Suaranya perlahan saja
seperti karat dilepas senja
Merontokan kenangan yang coklat dan renta
Riuh penarik becak
Mengangkut es balok
Dari gudang TKG dekat geladak
Ketipak kuda
Memutar roda pedati
jemput pulang bakul ikan dan sayuran
Magrib, toko-toko terkunci.
Tak ada jual beli pemiliknya masih ngaji
Sampai isyak menanti.
Bila kamis malam tak ada toko buka
Suara tartil, pujian, dan shalawat
Memenuhi langit berkat.
:barat
Masih sekitar jalan panglima sudirman
Dekat toko andalas yang kini lenyap,
Adzan di Kaptegghi merekati dinding ingatan.
Tak merdu suaranya
Namun selalu ingatkan waktu shalat tiba
Jalanan membujur ke ujung
Belok ke kanan lalu ke kiri
Toko mas terang, hing wan, dan toko kitab di sudut
persimpangan.
Laris masih tetap menghadap selatan, kokoh berdiri dekat
bangunan penjara
Sebelahnya lagi pos polisi, lalu truk melintas
Lemparkan kotak korek api kepada petugas.

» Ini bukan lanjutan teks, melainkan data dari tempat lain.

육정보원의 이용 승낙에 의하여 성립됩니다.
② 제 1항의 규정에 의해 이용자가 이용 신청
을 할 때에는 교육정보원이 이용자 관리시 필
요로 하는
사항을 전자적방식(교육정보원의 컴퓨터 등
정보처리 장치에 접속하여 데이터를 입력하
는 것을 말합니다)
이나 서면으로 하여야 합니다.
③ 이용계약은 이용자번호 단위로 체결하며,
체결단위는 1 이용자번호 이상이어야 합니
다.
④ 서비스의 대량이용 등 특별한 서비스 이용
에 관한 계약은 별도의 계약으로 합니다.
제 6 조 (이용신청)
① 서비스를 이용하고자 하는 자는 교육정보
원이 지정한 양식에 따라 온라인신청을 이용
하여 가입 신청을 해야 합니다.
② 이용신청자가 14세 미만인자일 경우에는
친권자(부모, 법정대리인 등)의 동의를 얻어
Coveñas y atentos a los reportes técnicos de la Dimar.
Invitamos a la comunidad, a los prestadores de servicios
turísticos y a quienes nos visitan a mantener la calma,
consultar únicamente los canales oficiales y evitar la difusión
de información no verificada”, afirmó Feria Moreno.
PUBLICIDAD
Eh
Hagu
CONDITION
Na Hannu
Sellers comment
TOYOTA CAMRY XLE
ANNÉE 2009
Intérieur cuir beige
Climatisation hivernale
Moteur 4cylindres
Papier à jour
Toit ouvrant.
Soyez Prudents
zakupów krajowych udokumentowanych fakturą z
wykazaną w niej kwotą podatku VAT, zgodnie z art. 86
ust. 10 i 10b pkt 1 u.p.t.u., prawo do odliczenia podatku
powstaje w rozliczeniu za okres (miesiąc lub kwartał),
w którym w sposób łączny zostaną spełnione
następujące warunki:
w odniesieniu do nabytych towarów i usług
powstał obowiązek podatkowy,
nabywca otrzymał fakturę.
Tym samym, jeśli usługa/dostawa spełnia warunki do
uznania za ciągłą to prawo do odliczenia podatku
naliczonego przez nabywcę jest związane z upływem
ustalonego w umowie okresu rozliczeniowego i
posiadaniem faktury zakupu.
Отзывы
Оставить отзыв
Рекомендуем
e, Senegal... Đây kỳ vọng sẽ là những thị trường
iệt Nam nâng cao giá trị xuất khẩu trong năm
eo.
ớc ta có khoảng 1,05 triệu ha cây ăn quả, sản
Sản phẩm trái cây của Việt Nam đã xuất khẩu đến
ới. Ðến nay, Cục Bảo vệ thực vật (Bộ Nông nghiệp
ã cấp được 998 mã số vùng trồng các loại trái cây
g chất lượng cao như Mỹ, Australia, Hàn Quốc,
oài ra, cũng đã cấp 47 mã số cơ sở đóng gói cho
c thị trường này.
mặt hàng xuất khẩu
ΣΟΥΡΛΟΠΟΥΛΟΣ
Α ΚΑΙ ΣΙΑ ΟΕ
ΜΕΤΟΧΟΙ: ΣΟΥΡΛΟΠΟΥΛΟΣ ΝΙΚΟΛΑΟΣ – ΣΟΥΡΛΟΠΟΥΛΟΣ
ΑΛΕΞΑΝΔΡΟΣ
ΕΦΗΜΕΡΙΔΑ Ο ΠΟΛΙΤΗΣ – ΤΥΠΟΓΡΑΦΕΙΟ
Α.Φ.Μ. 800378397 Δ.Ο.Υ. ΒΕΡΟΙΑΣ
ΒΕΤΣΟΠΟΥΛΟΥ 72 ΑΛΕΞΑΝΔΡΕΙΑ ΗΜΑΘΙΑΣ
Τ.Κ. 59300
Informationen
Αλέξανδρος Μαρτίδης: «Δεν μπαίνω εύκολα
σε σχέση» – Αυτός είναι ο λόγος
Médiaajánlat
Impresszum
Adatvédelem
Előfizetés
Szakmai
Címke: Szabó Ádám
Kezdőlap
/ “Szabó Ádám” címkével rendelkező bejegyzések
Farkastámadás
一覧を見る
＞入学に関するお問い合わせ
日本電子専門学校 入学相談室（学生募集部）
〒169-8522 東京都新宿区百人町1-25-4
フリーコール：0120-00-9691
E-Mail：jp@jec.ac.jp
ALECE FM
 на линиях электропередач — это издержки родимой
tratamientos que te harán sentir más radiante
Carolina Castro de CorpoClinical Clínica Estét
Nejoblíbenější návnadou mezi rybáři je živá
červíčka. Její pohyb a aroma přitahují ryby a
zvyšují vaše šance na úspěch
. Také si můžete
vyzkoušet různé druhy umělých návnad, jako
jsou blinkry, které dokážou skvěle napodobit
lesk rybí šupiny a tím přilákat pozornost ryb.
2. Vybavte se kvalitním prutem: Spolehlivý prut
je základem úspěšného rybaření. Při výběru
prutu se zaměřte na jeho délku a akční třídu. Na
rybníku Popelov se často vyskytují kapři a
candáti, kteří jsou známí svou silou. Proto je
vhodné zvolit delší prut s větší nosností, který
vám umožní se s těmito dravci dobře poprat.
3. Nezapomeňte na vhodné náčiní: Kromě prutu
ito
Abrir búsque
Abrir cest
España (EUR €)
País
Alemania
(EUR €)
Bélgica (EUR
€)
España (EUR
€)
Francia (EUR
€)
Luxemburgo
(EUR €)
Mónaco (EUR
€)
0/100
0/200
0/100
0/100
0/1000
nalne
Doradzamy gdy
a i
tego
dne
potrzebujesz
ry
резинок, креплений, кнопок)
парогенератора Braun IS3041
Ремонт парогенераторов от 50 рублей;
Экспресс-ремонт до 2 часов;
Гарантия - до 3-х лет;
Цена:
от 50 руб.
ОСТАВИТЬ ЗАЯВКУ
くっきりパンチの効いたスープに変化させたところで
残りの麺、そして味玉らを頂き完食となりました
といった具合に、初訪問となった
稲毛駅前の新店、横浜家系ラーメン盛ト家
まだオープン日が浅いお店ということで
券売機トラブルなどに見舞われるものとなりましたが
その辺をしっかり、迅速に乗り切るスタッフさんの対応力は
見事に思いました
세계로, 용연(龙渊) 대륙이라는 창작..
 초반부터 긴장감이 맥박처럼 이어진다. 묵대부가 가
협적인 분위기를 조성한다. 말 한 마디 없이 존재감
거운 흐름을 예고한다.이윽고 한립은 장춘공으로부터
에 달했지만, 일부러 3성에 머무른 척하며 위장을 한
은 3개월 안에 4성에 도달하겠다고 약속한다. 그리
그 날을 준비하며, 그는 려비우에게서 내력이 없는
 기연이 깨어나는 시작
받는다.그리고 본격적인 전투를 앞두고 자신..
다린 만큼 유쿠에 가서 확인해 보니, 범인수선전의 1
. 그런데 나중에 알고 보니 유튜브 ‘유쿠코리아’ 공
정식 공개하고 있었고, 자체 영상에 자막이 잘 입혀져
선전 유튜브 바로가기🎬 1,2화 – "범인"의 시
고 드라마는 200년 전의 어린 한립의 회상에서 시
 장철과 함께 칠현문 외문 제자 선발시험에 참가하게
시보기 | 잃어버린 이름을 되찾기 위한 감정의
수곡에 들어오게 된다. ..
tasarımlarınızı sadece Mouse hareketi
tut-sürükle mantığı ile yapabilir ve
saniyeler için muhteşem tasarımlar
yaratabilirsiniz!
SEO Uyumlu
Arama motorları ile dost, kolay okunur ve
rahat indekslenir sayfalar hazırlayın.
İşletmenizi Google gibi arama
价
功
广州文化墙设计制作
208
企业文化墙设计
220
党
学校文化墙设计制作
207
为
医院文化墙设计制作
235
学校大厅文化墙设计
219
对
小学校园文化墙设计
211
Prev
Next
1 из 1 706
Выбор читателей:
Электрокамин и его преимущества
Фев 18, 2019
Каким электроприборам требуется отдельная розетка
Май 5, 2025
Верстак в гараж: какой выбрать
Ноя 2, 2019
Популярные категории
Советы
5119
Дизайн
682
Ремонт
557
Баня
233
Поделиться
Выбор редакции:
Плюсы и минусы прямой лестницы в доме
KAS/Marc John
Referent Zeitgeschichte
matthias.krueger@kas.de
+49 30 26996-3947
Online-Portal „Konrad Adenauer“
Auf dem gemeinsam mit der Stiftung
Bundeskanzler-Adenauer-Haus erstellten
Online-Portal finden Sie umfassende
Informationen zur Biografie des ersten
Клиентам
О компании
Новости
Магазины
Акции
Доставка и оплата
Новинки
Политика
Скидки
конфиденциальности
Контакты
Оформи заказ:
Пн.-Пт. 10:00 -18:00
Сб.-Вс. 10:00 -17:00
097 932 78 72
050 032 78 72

Pasar srimangun, rel-rel mati ditumbuhi kios buah-buahan.
Toko damai yang muram kehilangan pelanggan.
Beralih ke supermaket, dan swalayan menjamur di mata
memandang.
Sisa lahan tertutup beton dan aspalan
Rampas serapan hujan
Jika kemarau usai, warga siap menyongsong
Birahi sungai meluapi kota.
Belok ke selatan monumen kota,
Tak lagi patung laki berkuda dengan tombak digenggaman.
Tetapi julur menara, kubah mekar di ujungnya.
Di seberang, gedung smp 2 beralih jadi kantor bina marga.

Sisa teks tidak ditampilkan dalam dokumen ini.